Oh, wouldn't the world seem dull and flat with nothing whatever to grumble at?
Tis one of those rare days when I don't have to get out of bed. Coming off a day of substitute teaching hell, I awoke to the perfect morning for recovery -- a gray sky complete with a drizzling rain.
With the blinds closed in my bedroom and the back patio door bringing in the only light, I'm furrowing deep into the covers. Such sinful pleasure to lie here. I awakened early, but have decided to warm myself and shake off the remnants of yesterday's bad day.
One of those days where I find myself policing and thinking that if any of these kids were mine, I'd beat the shit out of them for their behavior. However, these days, I'm not up for a fight. Causes me to step back and wonder what the hell I'm doing with my time. Or not doing.
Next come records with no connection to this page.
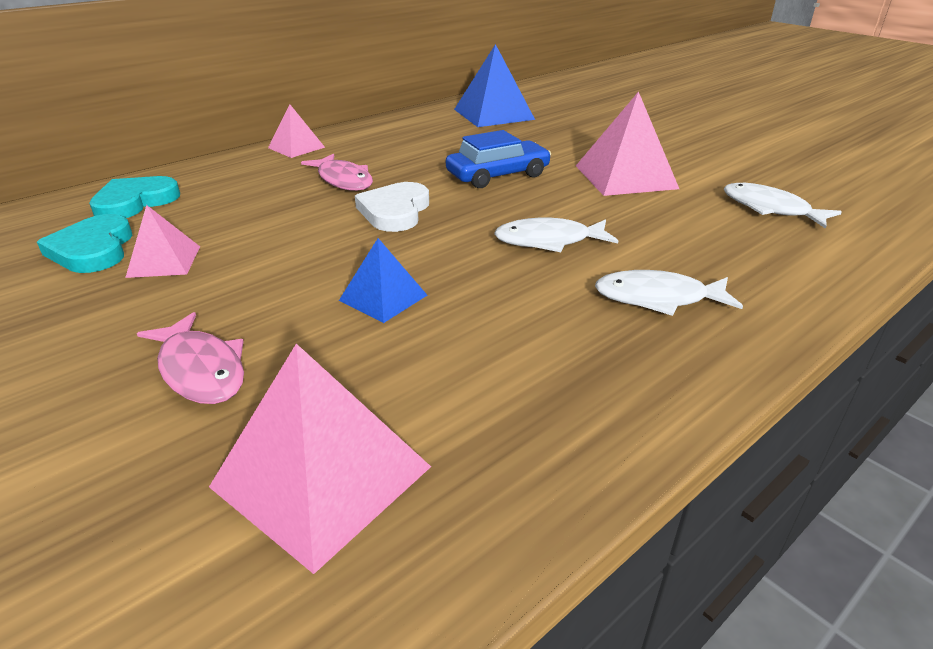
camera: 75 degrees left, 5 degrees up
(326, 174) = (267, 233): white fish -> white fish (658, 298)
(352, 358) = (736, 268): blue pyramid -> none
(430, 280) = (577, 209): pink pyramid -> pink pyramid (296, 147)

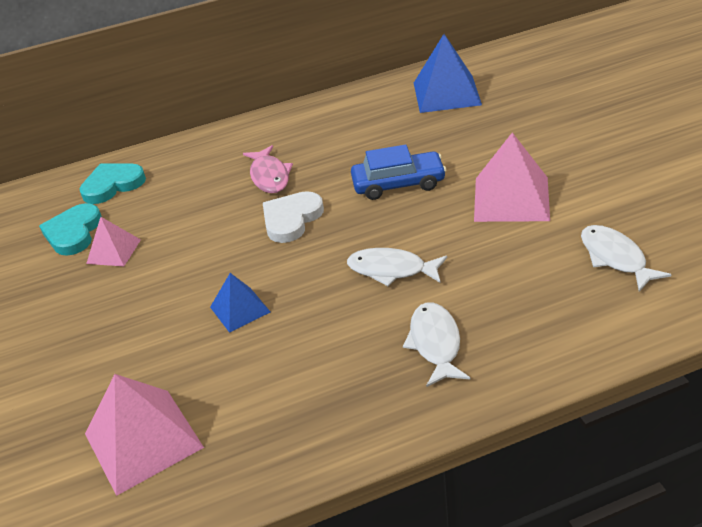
camera: 25 degrees right, 5 degrees up
(201, 370) = (106, 351): pink fish -> none
(296, 147) = (251, 129): pink pyramid -> none
(658, 298) = (435, 343): white fish -> white fish turned 60 degrees clockwise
I've known for some time I don't want to return to secondary school teaching or secretarial work. Substituting offers flexibility, but nothing in the way of contributing to any one's life, least of all mine. I can certainly do it and do it well as most of my work is by request. But the pay is pathetic. I've never enjoyed babysitting and it takes me all day to make what most can make in few hours or less.
Late last night, when neither a teacher request nor an open job for the next day had shown up by midnight, I took myself off the morning call queue. I keep telling myself that for right now, this job works -- until I figure out what I'm going to do with the rest of my life. I mean, really, it's a Wednesday and here I am, nestled in bed at 8:30am.
And if I don't get out of bed, I won't have to think about what else I might could do.
Ah, the disgruntled Midlife Jobhunter. Guess I'll go soak my head in a pail of water. After all, tomorrow is another day.